BXP vote: 30.5% = 15.7% (2014 UKIP) + 3% (2014 UKIP splinters/BNP/etc) + 1% (ex-Labour) + 10.8% (ex-Con)
Change UK vote: 3.3% = 2.3% (ex-Labour) + 1% (ex-Con)
Lib Dem vote: 19.6% = 6.9% + 4% (ex-Labour) + 8.7% (ex-Con)
Green vote: 12.6% = 8.5% + 3% (ex-Labour) + 1.1% (ex-Con)
Labour vote: 13.7% = 24.5% – (1% (BXP) + 2.3% (ChUK) + 4% (Lib Dem) + 3% (Green)
Tory vote: 8.8% = 23.1% – (10.8% (BXP) + 1% (ChUK) + 8.7% (Lib Dem) + 1.1% (Green)) + 7.5% (UKIP)
UKIP vote: 3.2% = 26.6% – (15.7% (BXP) + 7.5% (Con))
It’s possible, just about. Note, however, that I can only make it work by assuming that a third of the 2014 UKIP vote would now rather vote for Theresa May’s party than Nigel Farage’s, which seems like a very strong claim. Moreover, this is a bare 50:50 split between Tory-to-Remain and Tory-to-BXP flows, with the smallest possible majority for the latter (10.8% vs 10.7%). The very highest Tory-to-BXP flow the figures will support is 12.1%; any higher and you end up with the Tories losing more than 23.1% of the vote, which of course is impossible.
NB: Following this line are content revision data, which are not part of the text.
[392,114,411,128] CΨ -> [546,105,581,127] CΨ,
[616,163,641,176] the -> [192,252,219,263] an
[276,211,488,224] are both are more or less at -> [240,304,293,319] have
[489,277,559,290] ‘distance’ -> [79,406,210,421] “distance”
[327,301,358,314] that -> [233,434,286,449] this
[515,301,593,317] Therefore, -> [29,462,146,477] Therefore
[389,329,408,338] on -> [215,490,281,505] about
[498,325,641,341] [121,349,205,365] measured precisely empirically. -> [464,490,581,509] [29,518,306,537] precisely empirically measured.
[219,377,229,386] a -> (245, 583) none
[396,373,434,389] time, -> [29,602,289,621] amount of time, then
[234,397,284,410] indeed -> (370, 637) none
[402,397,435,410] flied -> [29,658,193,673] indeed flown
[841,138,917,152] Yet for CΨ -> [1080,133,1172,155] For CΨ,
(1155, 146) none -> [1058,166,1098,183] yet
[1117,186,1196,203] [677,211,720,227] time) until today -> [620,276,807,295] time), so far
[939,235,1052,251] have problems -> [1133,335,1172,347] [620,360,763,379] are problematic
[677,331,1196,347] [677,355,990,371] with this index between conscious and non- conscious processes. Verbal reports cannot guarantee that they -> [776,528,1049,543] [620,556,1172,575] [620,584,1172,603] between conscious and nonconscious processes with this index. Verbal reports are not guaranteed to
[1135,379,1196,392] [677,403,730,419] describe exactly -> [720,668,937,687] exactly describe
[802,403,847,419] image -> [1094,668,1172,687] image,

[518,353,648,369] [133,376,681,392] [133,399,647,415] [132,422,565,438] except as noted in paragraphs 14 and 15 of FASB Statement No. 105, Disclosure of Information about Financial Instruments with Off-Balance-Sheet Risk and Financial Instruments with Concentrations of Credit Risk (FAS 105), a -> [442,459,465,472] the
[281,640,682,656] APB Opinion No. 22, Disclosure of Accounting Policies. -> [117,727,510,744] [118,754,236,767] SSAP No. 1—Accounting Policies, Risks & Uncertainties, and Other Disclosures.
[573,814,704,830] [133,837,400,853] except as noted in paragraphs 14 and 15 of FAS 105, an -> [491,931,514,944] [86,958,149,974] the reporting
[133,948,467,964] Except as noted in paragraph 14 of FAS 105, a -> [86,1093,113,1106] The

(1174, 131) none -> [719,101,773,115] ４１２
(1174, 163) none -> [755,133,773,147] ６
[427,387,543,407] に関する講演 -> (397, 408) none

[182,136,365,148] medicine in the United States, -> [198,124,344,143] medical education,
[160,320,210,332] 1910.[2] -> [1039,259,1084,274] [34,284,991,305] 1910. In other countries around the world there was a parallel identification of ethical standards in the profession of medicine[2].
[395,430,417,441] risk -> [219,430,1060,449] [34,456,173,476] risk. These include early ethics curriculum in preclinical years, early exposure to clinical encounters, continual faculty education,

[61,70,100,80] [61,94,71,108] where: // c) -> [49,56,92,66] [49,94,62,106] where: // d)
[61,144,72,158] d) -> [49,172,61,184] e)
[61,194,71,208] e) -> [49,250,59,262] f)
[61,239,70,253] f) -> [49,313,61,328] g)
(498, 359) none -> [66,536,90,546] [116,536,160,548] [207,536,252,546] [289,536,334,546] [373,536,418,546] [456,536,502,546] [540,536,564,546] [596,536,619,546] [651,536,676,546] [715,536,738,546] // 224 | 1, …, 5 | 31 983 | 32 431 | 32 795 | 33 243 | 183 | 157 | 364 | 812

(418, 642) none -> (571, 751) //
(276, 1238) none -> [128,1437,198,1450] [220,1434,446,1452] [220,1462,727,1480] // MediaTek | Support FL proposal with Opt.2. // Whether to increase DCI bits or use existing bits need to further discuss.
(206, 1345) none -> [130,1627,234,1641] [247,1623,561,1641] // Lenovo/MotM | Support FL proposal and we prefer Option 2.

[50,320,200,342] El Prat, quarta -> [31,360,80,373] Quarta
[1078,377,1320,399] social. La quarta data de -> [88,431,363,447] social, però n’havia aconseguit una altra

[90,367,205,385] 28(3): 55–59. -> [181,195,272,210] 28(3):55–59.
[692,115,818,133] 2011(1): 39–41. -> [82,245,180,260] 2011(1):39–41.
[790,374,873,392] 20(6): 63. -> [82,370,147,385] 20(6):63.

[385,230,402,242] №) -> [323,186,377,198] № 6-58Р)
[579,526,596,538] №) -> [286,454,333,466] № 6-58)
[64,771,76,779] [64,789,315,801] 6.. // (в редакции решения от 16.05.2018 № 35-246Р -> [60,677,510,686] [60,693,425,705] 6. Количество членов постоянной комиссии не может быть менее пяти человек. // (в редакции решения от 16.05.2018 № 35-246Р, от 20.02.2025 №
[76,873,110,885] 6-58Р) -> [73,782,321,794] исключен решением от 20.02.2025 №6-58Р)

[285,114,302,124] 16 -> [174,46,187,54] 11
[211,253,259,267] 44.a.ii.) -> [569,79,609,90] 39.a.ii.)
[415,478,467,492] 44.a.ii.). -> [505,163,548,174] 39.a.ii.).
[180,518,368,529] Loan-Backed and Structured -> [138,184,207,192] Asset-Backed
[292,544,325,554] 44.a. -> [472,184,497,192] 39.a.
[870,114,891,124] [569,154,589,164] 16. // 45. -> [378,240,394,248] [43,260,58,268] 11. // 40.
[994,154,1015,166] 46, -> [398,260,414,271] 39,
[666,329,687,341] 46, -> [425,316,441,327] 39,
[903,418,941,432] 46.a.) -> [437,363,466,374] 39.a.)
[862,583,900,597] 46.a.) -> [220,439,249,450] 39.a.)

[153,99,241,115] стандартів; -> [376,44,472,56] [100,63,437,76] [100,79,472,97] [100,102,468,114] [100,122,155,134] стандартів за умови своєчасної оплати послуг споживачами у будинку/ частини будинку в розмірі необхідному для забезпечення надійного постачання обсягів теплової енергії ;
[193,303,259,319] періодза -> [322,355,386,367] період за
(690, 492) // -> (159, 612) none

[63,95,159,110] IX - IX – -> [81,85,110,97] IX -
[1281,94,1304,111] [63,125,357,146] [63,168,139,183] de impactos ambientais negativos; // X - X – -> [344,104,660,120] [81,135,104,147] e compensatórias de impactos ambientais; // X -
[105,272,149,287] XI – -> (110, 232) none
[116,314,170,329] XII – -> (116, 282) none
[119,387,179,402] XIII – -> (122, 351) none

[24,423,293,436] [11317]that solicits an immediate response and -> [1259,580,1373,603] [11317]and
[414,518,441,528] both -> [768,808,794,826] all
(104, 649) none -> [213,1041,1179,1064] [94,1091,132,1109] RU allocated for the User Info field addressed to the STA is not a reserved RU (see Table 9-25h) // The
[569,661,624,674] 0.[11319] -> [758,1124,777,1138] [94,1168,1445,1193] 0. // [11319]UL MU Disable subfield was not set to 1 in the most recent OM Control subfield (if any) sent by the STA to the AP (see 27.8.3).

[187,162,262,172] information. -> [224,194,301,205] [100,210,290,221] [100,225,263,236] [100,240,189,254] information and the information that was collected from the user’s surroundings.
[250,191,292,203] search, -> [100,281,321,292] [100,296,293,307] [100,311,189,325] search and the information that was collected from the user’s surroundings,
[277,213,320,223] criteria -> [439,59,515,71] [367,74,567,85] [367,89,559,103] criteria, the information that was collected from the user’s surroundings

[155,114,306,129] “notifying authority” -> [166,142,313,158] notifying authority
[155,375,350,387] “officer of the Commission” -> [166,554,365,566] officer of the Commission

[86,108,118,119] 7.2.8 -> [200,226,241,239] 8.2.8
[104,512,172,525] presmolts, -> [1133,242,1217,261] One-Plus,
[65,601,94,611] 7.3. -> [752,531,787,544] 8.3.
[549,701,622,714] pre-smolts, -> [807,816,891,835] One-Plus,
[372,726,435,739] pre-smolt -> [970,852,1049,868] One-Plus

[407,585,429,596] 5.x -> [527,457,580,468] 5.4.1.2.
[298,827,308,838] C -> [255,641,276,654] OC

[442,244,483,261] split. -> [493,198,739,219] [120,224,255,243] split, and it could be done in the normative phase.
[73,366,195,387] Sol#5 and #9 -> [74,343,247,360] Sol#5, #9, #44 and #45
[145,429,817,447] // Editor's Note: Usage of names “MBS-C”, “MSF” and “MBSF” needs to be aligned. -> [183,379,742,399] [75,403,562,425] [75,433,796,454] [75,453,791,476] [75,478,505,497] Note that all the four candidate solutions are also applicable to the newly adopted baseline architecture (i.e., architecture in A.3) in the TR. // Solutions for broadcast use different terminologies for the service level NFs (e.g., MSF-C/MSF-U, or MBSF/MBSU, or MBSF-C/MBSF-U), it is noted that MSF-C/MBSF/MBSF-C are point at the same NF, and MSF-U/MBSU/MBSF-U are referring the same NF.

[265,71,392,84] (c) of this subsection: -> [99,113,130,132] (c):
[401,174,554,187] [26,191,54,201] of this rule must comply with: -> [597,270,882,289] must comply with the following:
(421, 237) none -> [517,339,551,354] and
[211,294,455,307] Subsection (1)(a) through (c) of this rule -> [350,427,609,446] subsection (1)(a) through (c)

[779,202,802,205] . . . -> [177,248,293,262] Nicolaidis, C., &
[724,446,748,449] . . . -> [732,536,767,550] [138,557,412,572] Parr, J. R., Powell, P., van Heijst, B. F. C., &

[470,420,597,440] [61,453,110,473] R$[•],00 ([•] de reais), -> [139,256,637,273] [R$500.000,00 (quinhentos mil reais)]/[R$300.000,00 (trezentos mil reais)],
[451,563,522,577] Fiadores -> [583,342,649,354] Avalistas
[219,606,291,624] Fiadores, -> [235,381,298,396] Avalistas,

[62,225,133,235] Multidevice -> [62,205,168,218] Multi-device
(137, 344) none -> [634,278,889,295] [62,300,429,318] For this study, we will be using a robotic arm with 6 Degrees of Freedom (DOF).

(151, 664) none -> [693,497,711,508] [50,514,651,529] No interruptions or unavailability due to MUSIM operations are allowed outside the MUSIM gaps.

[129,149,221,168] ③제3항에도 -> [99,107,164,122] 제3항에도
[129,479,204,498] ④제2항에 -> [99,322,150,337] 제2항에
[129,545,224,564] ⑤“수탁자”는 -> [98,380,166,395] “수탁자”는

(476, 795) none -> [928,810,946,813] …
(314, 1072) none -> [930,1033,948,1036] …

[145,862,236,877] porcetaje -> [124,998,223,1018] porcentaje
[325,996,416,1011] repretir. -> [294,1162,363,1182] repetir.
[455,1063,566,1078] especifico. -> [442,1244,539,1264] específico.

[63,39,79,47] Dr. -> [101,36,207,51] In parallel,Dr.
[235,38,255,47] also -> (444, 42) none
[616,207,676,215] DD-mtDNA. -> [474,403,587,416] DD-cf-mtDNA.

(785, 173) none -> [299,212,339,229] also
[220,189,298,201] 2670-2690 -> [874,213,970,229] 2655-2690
All this, admittedly, is on the basis of 8.7% of votes going from the Tories in 2014 to the Lib Dems in 2019, a figure which does seem high-ish. However, it’s hard to reduce: the difference would need to be made up out of the 2014-Labour vote – which in turn would necessitate adjustments to the Green and ChUK vote flows, and we’d end up with much the same figure for the total Tory-to-Remain vote flow, just distributed differently between the three Remain parties. The key point here is that the Labour vote is much less malleable than the Tories’; there’s very little scope for cross-cutting vote flows involving UKIP. I’m not saying that Labour voters at General Elections don’t vote UKIP/BXP at the Euros – clearly many do – but doubting that UKIP voters from the 2014 Euros would switch to Labour in 2019.
But then, I doubt that UKIP voters from the 2014 Euros would switch to the Tories in any large numbers. All told, it looks as if the figures tell a very simple story: compared to 2014, the Brexit Party made very little progress, and both Labour and the Tories lost sizeable tranches of votes to explicitly Remain parties – very sizeable indeed in the case of the Tories. Taking into account the established tendency for ‘expressive’ voting at Euro elections, and taking into account the low and (apparently) age-tapered turnout, I think we can reasonably say that these were pretty good results. (Apart from the North East.)